Vitamin A skin Science, Dr Des Fernandes & Dr Ernst Eiselen.

The general perception would be, that the level of protection offered between a lower and higher SPF is a large percentage. In actual fact the percentage is very low at about a 5% difference between an SPF 15 and SPF 50. This is really surprising and can be very misleading.

What should you look for in a sunscreen?

For your sunscreen to provide real protection from damaging ultraviolet light it should contain three essential elements… Adequate UVA cover, adequate UVB cover and sufficient antioxidant cover.
But why antioxidants?

“Antioxidants are free radical scavengers that help minimise the damage of UV rays that penetrate the sunscreen and filters”
Vitamin A Skin Science, Dr Des Fernandes & Dr Ernst Eiselen

Antioxidants help to protect our DNA to ensure its integrity.  Using antioxidants in conjunction with sunscreens is a fairly new idea but Dr Des Fernandes has been incorporating them into his sunscreens since 1990.  This way the sunscreen offers a wide range of protection to the skin.  Not only physically protecting it but also repairing any damage that occurs due to UV exposure or the sunscreen ingredients.  His studies are proving that the inclusion of the antioxidants are providing real protection to our DNA against the damage caused by the UV rays.
(If you aren’t able to find a sunscreen that also contains potent antioxidants you can always use a seperate product)
Look for ingredients like titanium dioxide and zinc oxide that act as reflectors.
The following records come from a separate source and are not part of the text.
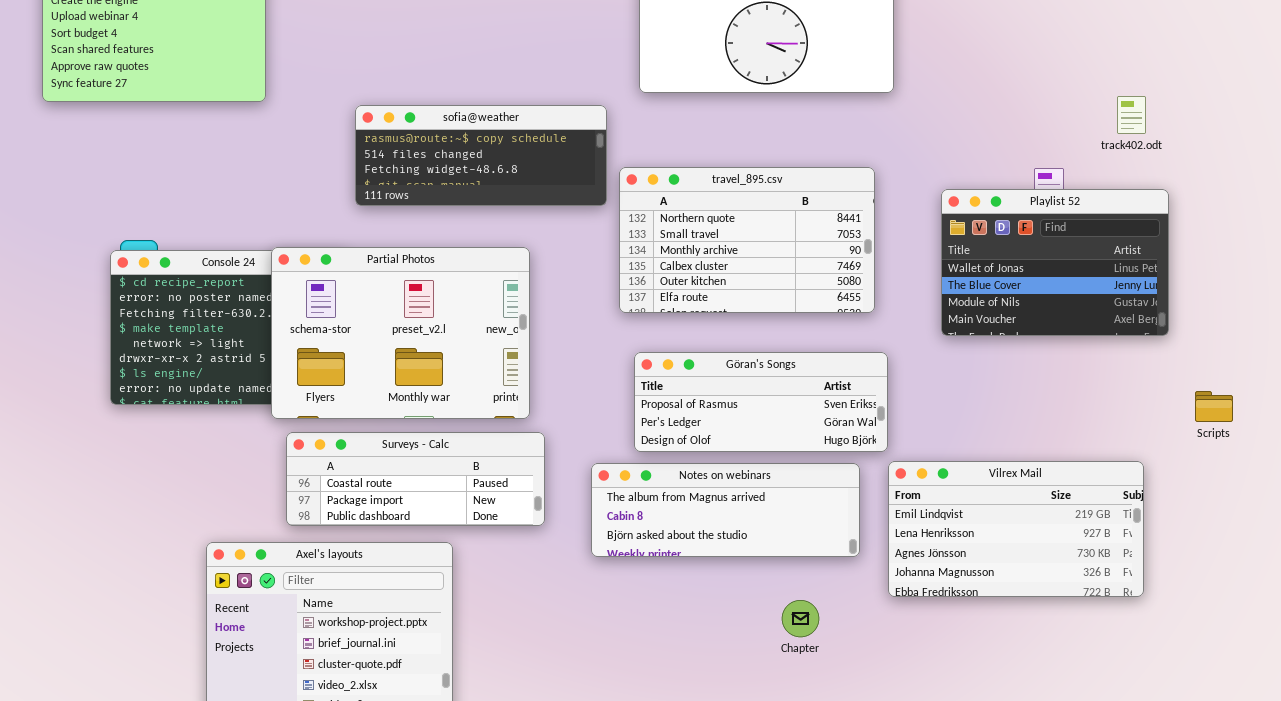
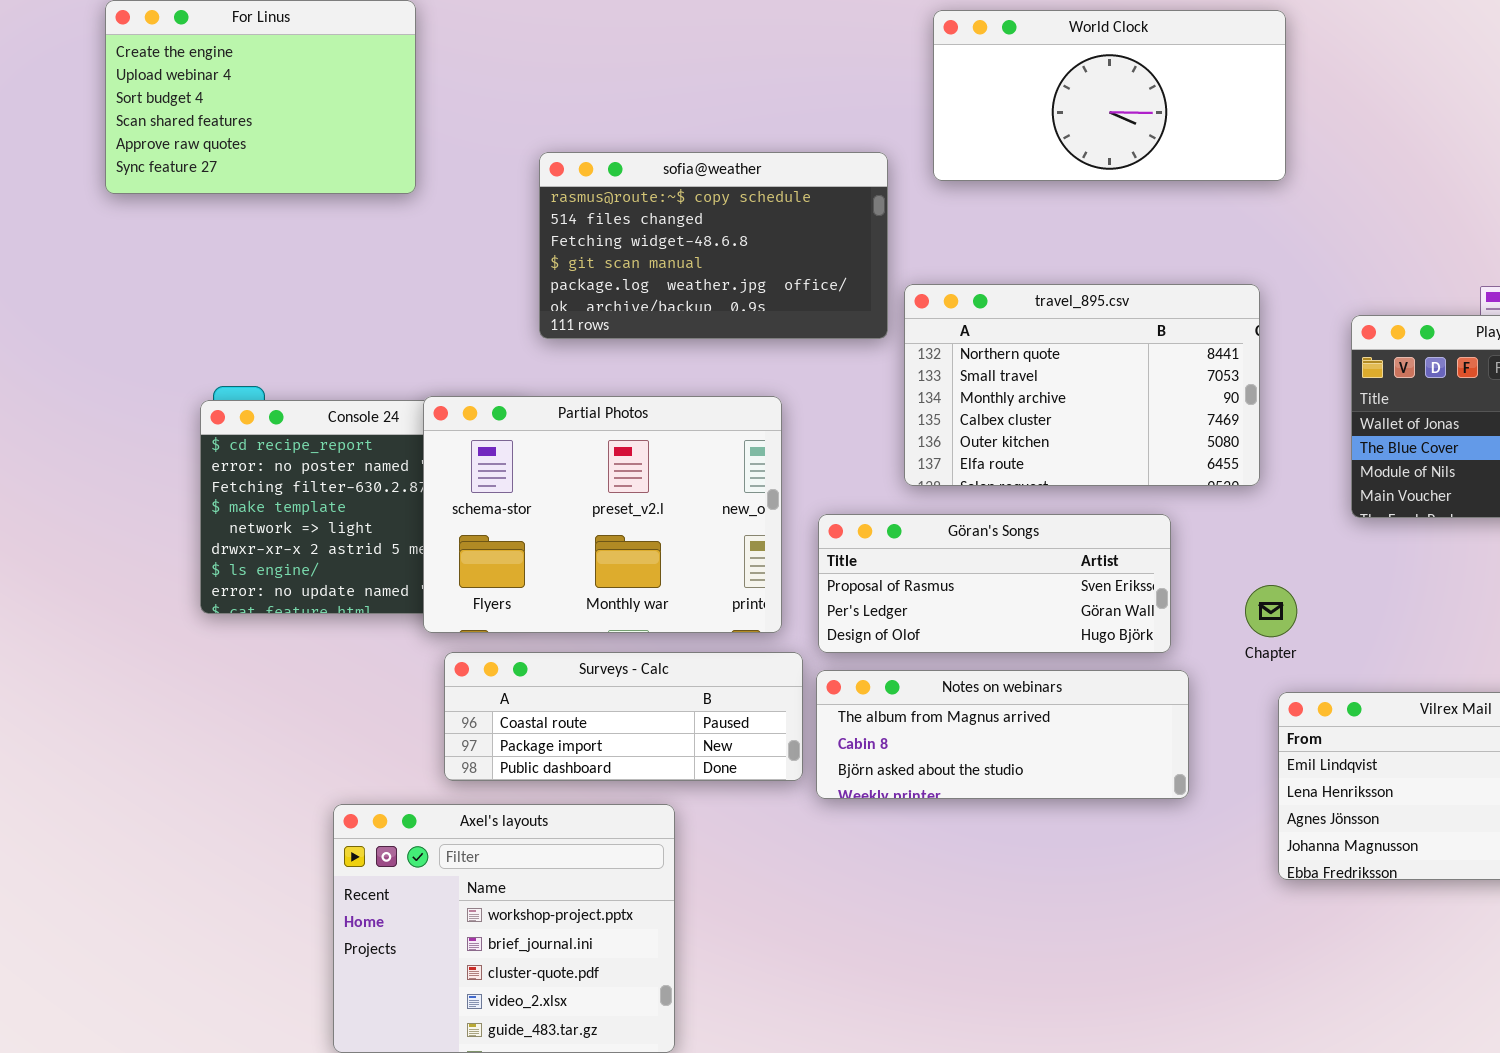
sofia@weather: [355,105,607,206] -> [539,152,888,339], resized
Göran's Songs: [634,352,888,452] -> [818,514,1171,653], moved
Notes on webinars: [591,463,860,557] -> [816,670,1189,799], moved
Chapter: [782,600,819,637] -> [1245,585,1297,637], moved

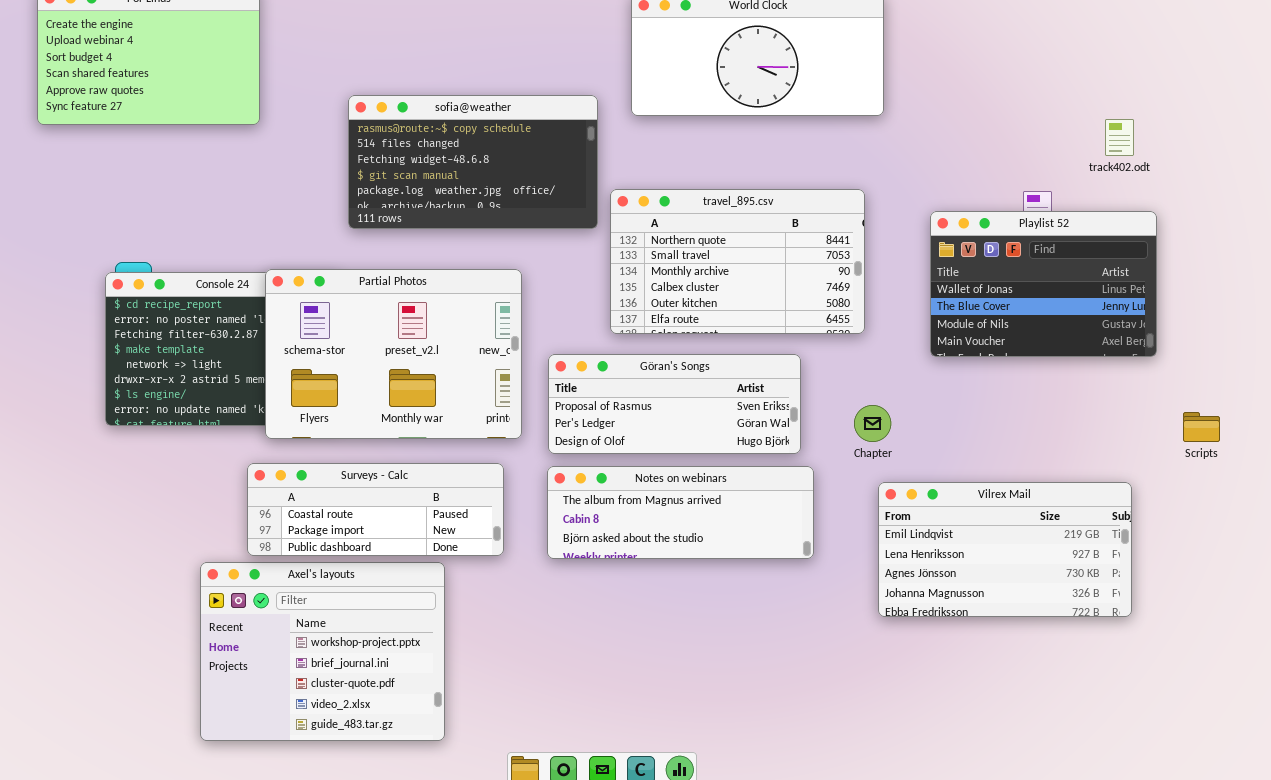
Surveys - Calc: [444,652,803,781] -> [247,463,504,556], moved

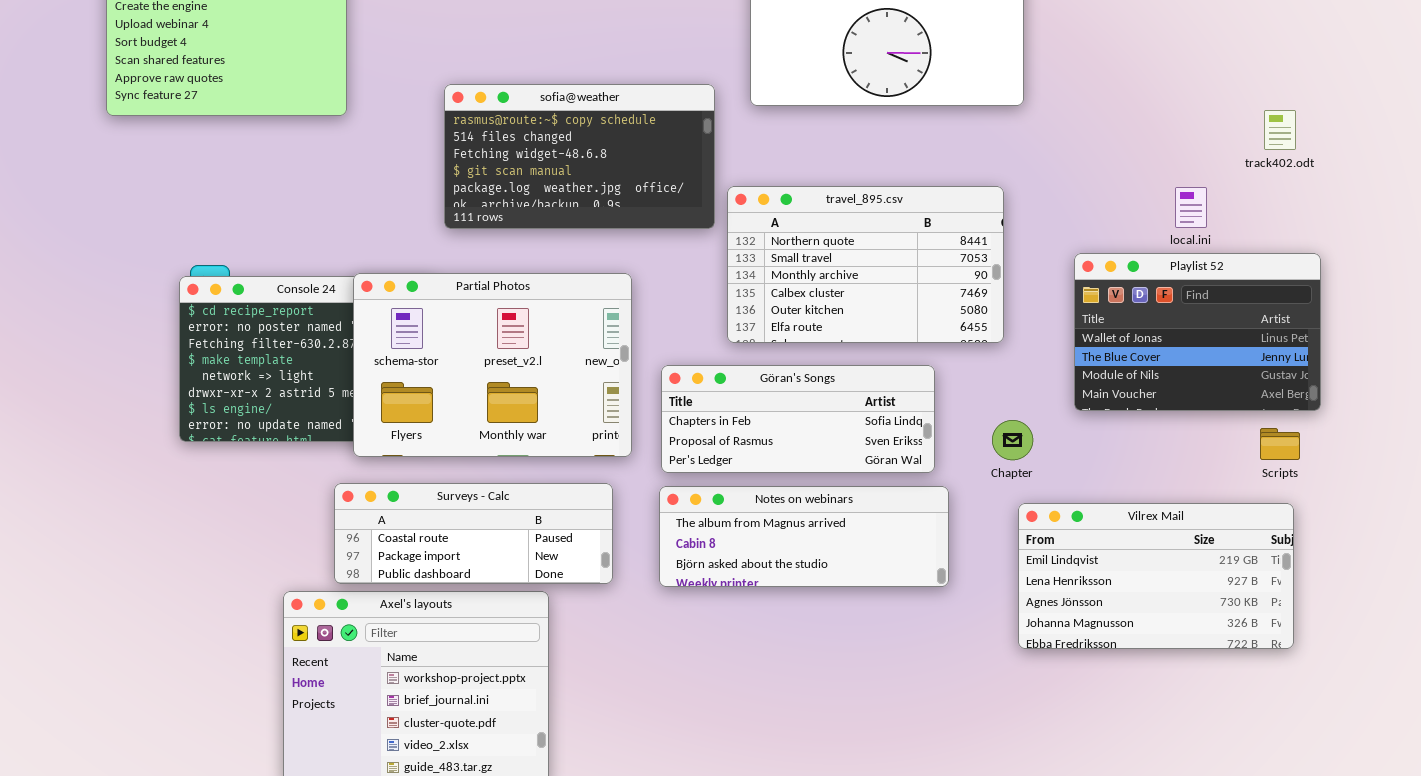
Playlist 52: [930,211,1157,357] -> [1074,253,1321,411], moved
Göran's Songs: [548,354,801,454] -> [661,365,935,473], scrolled up 1 row
Scripts: [1183,412,1220,442] -> [1260,428,1300,460], moved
Reflectors are agents that reflect or block most UV rays, rather than absorbing the UV rays.  Titanium is a great, safe and very effective alternative for people who suffer reactions from other UV filters (chemicals).  Zinc oxide is another great UV reflector and is beneficial in reducing acne and enhancing collagen formation.

What sunscreen should I buy?

Since the introduction of SPF50+ sunscreens, it can be very difficult to find a sunscreen that is only an SPF 15 or 20. It’s definitely not impossible but you just have to do your research. We are lucky that Environ manufacture RAD SPF15 with its unique formulation that includes antioxidants – it truly is a fantastic product, which we use regularly and can honestly say that it is the best sun cream that we have ever used.

Remember, Dr Des Fernandes recomends using a sunscreen containing both UVA and UVB elements and potent antioxidants.  Use a lower SPF and apply it in an adequate dose to ensure you’re protected… The recommended dosage is 2mg per centimeters squared.  No sunscreen is going to offer complete protection, so be sensible.  Limit your time spent exposed to the sun, cover up your skin, wear a hat and reapply your sunscreen!!!

Daily sunsreen and antioxidant protection can prevent photo ageing (premature ageing) and skin cancers!